- **Passage for review**
=== Begin Enclosure ===

When your Wikipedia biography page has a section “Other Names,” you know that there’s already a problem. We have mentioned the lovely Rachel Dolezal only thrice previously on The First Street Journal, and then only in mockery.
The white woman born Rachel Anne Dolezal, to two white parents, in very white Montana — 88.9% white, but just 0.6% black in 2020 census — tried, initially successfully, as black to obtain a position as president of the NAACP chapter in Spokane, Washington, from 2014 until June 2015, when she resigned in the midst of controversy over her racial identity. Subsequent idiocy followed, and Miss Dolezal, in 2017, released a memoir on her racial identity titled In Full Color: Finding My Place in a Black and White World. She has, in effect, acknowledged that she is a white woman, but that she identifies as black, which makes just about as much sense as former University of Pennsylvania swimmer Will Thomas identifying as a woman named “Lea.”
In that Other Names listing, we find that Miss Dolezal now identifies as Nkechi Amare Diallo, and, as bad people usually do, she has gotten herself in more trouble.

=== End Enclosure ===

(Stored records)
=== Begin Enclosure ===

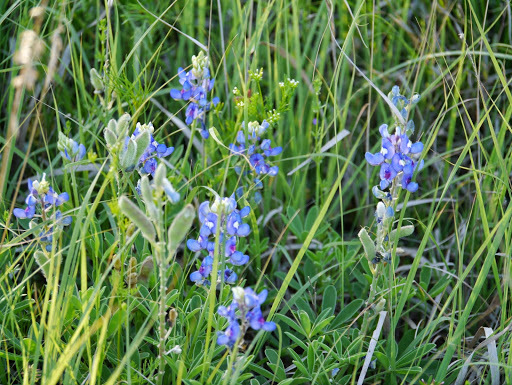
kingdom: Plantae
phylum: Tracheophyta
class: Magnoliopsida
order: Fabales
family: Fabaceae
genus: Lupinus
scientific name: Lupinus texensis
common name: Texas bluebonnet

=== End Enclosure ===

- **Task brief**
Transcribe the post about Rachel Dolezal verbatim, starting at "In that Other" and ending at "in more trouble.".

- **Written response**
In that Other Names listing, we find that Miss Dolezal now identifies as Nkechi Amare Diallo, and, as bad people usually do, she has gotten herself in more trouble.